→ Task to carry out
Copy the text of the listing below verbatim, line for line, and leave the pictures out of your answer.
[Opening Record extracts section]
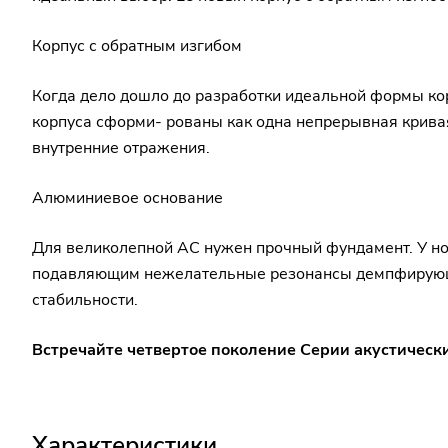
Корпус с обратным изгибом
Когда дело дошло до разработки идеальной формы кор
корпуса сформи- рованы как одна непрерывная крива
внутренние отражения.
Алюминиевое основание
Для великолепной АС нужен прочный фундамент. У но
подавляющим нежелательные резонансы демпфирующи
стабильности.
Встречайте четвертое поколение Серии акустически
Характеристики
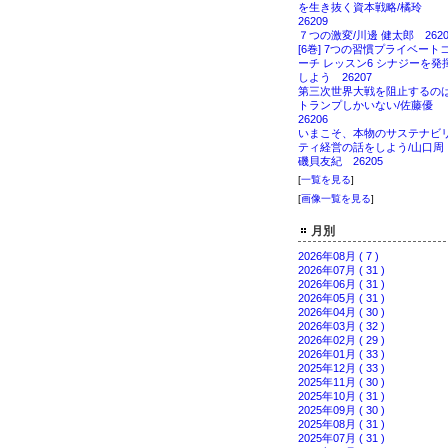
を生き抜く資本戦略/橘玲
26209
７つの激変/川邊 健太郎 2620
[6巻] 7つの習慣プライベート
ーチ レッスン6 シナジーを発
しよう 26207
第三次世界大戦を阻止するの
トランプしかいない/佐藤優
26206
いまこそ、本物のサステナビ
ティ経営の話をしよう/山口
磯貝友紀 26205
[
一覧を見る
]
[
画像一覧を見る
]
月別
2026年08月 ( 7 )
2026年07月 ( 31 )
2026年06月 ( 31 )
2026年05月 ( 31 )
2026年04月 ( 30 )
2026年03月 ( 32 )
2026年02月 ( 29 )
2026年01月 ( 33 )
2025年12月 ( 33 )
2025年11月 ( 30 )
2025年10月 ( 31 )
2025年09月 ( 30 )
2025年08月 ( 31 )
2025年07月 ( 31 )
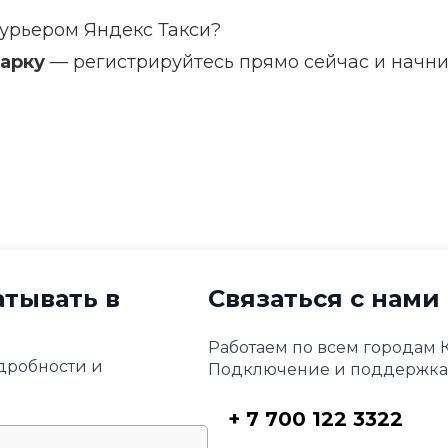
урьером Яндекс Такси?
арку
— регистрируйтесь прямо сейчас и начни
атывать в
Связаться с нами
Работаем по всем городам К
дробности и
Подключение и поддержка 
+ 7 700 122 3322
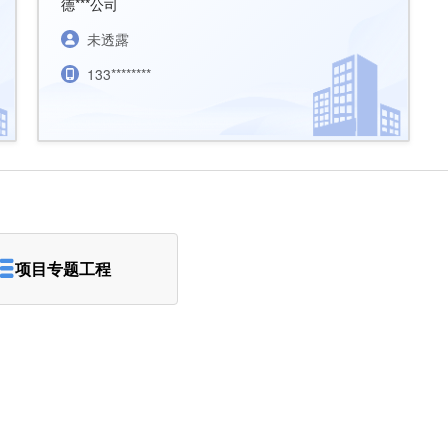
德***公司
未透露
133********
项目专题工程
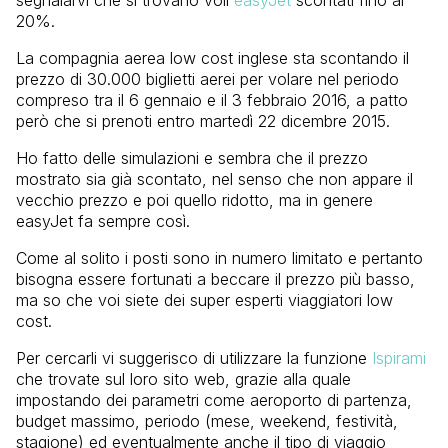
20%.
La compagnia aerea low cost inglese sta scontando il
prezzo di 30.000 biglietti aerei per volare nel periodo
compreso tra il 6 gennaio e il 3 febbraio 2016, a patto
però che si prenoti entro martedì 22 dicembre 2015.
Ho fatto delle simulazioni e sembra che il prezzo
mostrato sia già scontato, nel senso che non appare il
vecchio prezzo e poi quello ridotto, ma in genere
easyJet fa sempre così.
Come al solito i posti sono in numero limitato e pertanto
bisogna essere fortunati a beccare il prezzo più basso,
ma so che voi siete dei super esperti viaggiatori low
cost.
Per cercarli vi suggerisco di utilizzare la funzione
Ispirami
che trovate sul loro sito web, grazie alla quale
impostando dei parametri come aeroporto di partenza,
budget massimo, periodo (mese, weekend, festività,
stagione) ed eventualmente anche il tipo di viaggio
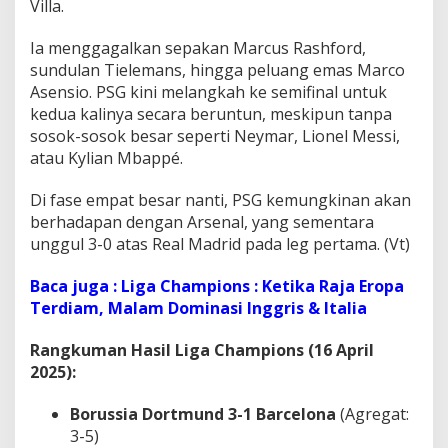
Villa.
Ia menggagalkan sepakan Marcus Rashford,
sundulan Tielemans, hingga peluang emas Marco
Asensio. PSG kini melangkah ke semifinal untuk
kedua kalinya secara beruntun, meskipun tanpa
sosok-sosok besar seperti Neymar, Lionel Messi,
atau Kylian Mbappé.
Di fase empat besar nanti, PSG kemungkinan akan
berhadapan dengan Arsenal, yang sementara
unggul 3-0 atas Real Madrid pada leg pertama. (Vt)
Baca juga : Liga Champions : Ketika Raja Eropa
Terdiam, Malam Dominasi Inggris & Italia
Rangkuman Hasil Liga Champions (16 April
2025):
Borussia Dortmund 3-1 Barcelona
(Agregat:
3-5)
[Closing Record extracts section]
→ Solution to this problem
Корпус с обратным изгибом
Когда дело дошло до разработки идеальной формы кор
корпуса сформи- рованы как одна непрерывная крива
внутренние отражения.
Алюминиевое основание
Для великолепной АС нужен прочный фундамент. У но
подавляющим нежелательные резонансы демпфирующи
стабильности.
Встречайте четвертое поколение Серии акустически
Характеристики
を生き抜く資本戦略/橘玲
26209
７つの激変/川邊 健太郎 2620
[6巻] 7つの習慣プライベート
ーチ レッスン6 シナジーを発
しよう 26207
第三次世界大戦を阻止するの
トランプしかいない/佐藤優
26206
いまこそ、本物のサステナビ
ティ経営の話をしよう/山口
磯貝友紀 26205
[
一覧を見る
]
[
画像一覧を見る
]
月別
2026年08月 ( 7 )
2026年07月 ( 31 )
2026年06月 ( 31 )
2026年05月 ( 31 )
2026年04月 ( 30 )
2026年03月 ( 32 )
2026年02月 ( 29 )
2026年01月 ( 33 )
2025年12月 ( 33 )
2025年11月 ( 30 )
2025年10月 ( 31 )
2025年09月 ( 30 )
2025年08月 ( 31 )
2025年07月 ( 31 )
урьером Яндекс Такси?
арку
— регистрируйтесь прямо сейчас и начни
атывать в
Связаться с нами
Работаем по всем городам К
дробности и
Подключение и поддержка 
+ 7 700 122 3322
德***公司
未透露
133********
项目专题工程
20%.
La compagnia aerea low cost inglese sta scontando il
prezzo di 30.000 biglietti aerei per volare nel periodo
compreso tra il 6 gennaio e il 3 febbraio 2016, a patto
però che si prenoti entro martedì 22 dicembre 2015.
Ho fatto delle simulazioni e sembra che il prezzo
mostrato sia già scontato, nel senso che non appare il
vecchio prezzo e poi quello ridotto, ma in genere
easyJet fa sempre così.
Come al solito i posti sono in numero limitato e pertanto
bisogna essere fortunati a beccare il prezzo più basso,
ma so che voi siete dei super esperti viaggiatori low
cost.
Per cercarli vi suggerisco di utilizzare la funzione
Ispirami
che trovate sul loro sito web, grazie alla quale
impostando dei parametri come aeroporto di partenza,
budget massimo, periodo (mese, weekend, festività,
stagione) ed eventualmente anche il tipo di viaggio
Villa.
Ia menggagalkan sepakan Marcus Rashford,
sundulan Tielemans, hingga peluang emas Marco
Asensio. PSG kini melangkah ke semifinal untuk
kedua kalinya secara beruntun, meskipun tanpa
sosok-sosok besar seperti Neymar, Lionel Messi,
atau Kylian Mbappé.
Di fase empat besar nanti, PSG kemungkinan akan
berhadapan dengan Arsenal, yang sementara
unggul 3-0 atas Real Madrid pada leg pertama. (Vt)
Baca juga : Liga Champions : Ketika Raja Eropa
Terdiam, Malam Dominasi Inggris & Italia
Rangkuman Hasil Liga Champions (16 April
2025):
Borussia Dortmund 3-1 Barcelona
(Agregat:
3-5)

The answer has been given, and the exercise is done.